The use of data science across companies and industries worldwide ranges from non-existent to advanced. Even inside companies that actively use data science, the way it is applied can vary dramatically. Many top tech companies rely heavily on data science in their day-to-day operations, while other more traditional companies such as grocery chains, CPG, or IG companies focus more heavily on human capital. And within all of these companies, some functions such as sales rely more on qualitative approaches, while teams such as IT or scheduling and revenue management for airlines may focus much more data-driven decision making.
Bringing data science to clients always presents very interesting challenges, not the least of which is the notion of complexity and accuracy versus interpretability. Depending on where they are on their journey to advanced implementations of data science, clients may be more or less willing to sacrifice some measure of complexity for the sake of clarity or understandability. On the low-complexity end of the scale, you run into the challenge of whether overly simple models actually bring value to your client. On the high complexity side of the scale, users often are confronted with “black box” issues whereby the complexity of the models makes it impossible to interpret and understand what happens between the inputs and the outputs. This “black box” concept raises some interesting human challenges: How much do you trust your models? At what point do you lose credibility? How do you help support and validate your model’s recommendations to your business users? In the end, it all boils to down a single and critical success metric: adoption. The most significant challenge is oftentimes balancing complexity and accuracy with interpretability to achieve adoption, and then managing the side effects of striking this balance.
As the data science arm of BCG, BCG GAMMA is often sought out to devise data-driven solutions for clients in very specific fields. We must always find ways to balance each client’s technical acumen, expectations and capabilities with our own desire to deliver an optimal solution. In this post, I would like to discuss how to think through this balancing act while working with clients to help them solve specific problems, as well as to share a number of specific examples.
Technical acumen and expectations
Over the past decade, data science has taken on a prominent role in business. Google, Amazon, Apple and Microsoft use it to develop very visible applications such as digital assistants. Uber, Lyft, Didi and others use it to create ride-sharing applications. And companies such as Waze use it to develop route-guidance optimization applications. The increasing availability of data, the lower cost of sensors and IoT solutions, and the increase in computation power have all made data science applications like these possible.
Given the success of these applications, many companies are looking to data science to improve their top- and bottom-line performance. The potential applications are endless. On one end of the spectrum are churn-modeling tools such as defection detection, or prediction engines to calculate when customers might leave your company and move to a competitor. At the other extreme are financial-modeling applications, HR solutions, and machine-failure prediction tools. But no matter what the intended application, the question I often have to grapple with is whether our potential clients are looking to data science as a solution looking for a problem, or truly looking to solve an actual, day-to-day business challenge.

How to complete this task:
Extend the passage above on balancing model complexity against interpretability in client data science work, picking up right after its final sentence.

Provided records:
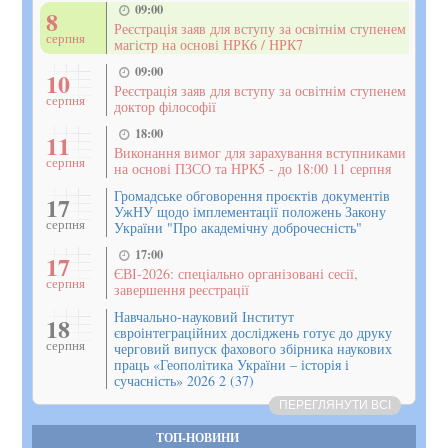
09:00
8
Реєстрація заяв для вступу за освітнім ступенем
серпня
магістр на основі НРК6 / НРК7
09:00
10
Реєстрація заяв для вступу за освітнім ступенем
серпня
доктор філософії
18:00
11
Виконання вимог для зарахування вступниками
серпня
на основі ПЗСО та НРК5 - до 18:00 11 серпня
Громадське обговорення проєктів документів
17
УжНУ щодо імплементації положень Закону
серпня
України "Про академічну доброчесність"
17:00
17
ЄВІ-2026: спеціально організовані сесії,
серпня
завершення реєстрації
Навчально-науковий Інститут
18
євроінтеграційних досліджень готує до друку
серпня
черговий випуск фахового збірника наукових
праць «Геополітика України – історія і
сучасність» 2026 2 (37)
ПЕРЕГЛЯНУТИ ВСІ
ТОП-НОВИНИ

...

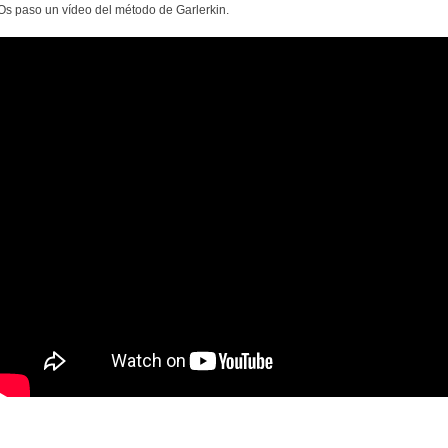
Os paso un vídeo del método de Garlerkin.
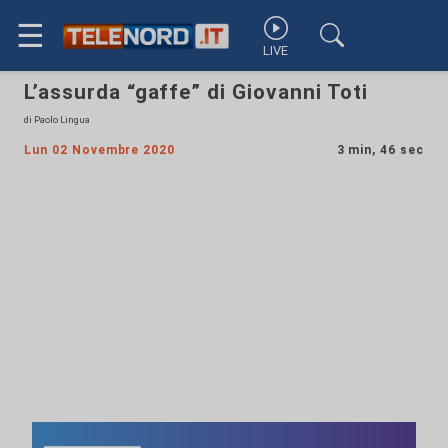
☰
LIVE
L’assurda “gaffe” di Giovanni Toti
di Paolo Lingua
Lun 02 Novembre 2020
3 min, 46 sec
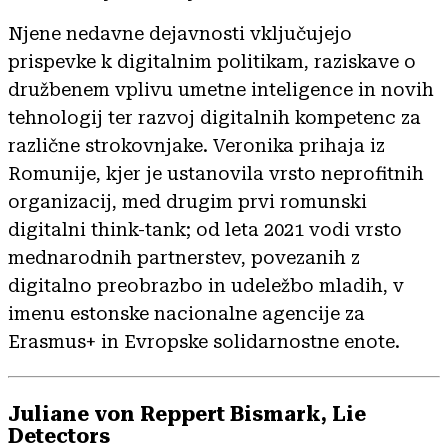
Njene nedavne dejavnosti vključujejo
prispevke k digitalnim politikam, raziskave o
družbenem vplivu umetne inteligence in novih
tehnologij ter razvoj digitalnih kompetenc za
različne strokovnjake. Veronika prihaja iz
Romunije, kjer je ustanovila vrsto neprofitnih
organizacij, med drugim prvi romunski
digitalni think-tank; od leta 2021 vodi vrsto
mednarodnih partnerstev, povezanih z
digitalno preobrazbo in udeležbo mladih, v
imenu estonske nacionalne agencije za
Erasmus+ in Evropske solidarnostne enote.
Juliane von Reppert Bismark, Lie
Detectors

Output for this task:
I recently engaged with a large retail bank that wanted to improve its product pricing. The bank’s goal was to provide its customers with the best possible price so it would have a profitable operation, while growing and shielding itself from potentially revenue-negative customers. In the course of my interactions with the bank’s leadership team, it became clear that they were trying to achieve two very different goals:
- Optimize their pricing
- Introduce “machine-learning” applications at the bank
It didn’t take long to discover that the second goal was in conflict with the first. Why? Because machine learning is a field that lends itself to a specific set of applications. Furthermore, while the term “machine learning” encompasses a large class of models tasked with making inferences from data, it is often confused with very specific applications, such as random forest classifiers or ensemble models.
The bank’s leadership team was looking for a solution that would leverage this latter class of models. Our assessment was that, for this particular task, a time-series approach rather than an ensemble model was better suited to their needs. I have found that, even in use cases where ensemble models could theoretically be used, a more traditional logistic regression approach (which, by the way, is also machine-learning) could behave much better.
This dichotomy between expectations and model performance quickly turned the process of optimizing the bank’s pricing into an uphill battle. To get beyond this impasse, our team decided to place more emphasis on educating our client team about how each type of model applies to different situations, and why the use of time-series solutions or logistic regressions was better suited to their specific needs.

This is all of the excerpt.